Good luck on your journey!
Carpe Diem!
Tom
Hi Mark,
I chose not to go on maintenance after my initial treatment, which included surgery, radiation therapy, and 4 cycles of induction therapy. No light chains and no measurable paraprotein at that point. 16 months later, my blood work looks good and there's still no sign of a return of the myeloma. I know that relapse will come, but in the meantime my life has been full, and I have been able to do the things I wanted to do with none of the toxic load, cognitive effects, etc. I chose what could be a risky route, but one that I hoped would give me the strength to go back into a period of more actively treating the myeloma with greater reserves. We will see. So I found your column very pertinent. I have not had a stem cell transplant by the way.
Great article and awesome photo, perfect for the topic you presented. It is definitely a hard decision to make. I've been on Revlimid for 10 years with no end in sight. I'm tolerating it pretty well still, so I'm not about to stop and take the chance for a relapse at this point. But who knows what I'll feel like in a few years if I haven't relapsed??

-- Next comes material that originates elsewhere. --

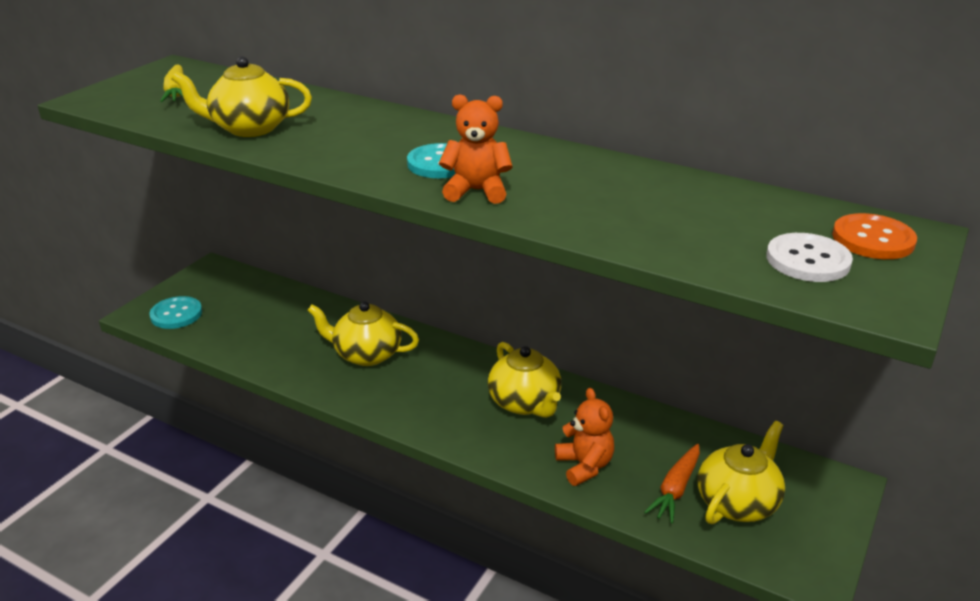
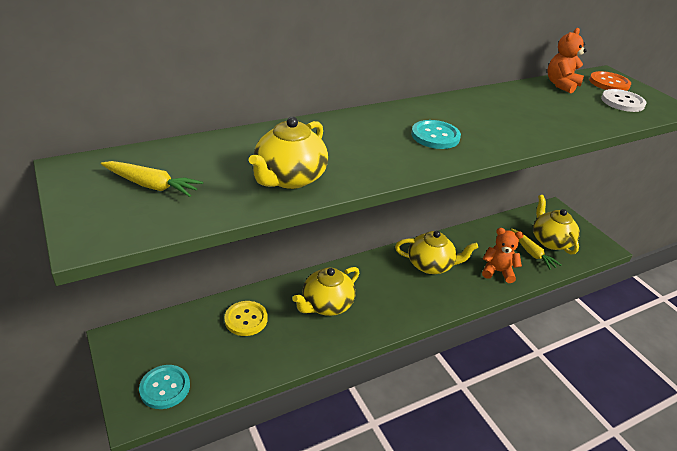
camera: 60 degrees left, 5 degrees up
(296, 317) = (246, 319): none -> yellow button
(476, 191) = (487, 141): orange teddy bear -> orange teddy bear (561, 85)
(675, 489) = (531, 253): orange carrot -> yellow carrot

Thanks for the thoughtful column, and I hope that the drug regimen you are on is not too onerous. I think that since your myeloma is 'high risk,' you have an extra level of concern as to relapse. Truly we live in a new age of treatment for myeloma, and are pioneers for a longer survival than previous patients had. Just by a turn of events, of having a second cancer, I went off treatment, and am still off two years later, so I wouldn't assume that things will get worse for you. The photo is startling and I can only think that is it lucky that the duck could fly away from the edge of the waterfall!
Nice article. I am treading water too; I feel fine and I hope this situation continues for a long time. After my transplant in 2012, many doctors recommended to start maintenance with Revlimid and dex but I refused. I relapsed after just two years and that’s when I started treatment, Revlimid and dex, which keep the cancer at bay. Nobody knows for sure if maintenance is always necessary.
Dear Mark,
Thanks for the excellent article. I like the treading water concept. Thanks, too, for the great photograph of that calm duck in the midst of the rushing water.
Hello Mark,
Great article! Thank you, and wishing you good health.
AA
Thank you all for the kind comments. It makes me feel good to know my writing strikes a chord with my fellow patients.
Thanks, Mark. Another great column. It's always good to know I'm not alone with how I feel at times.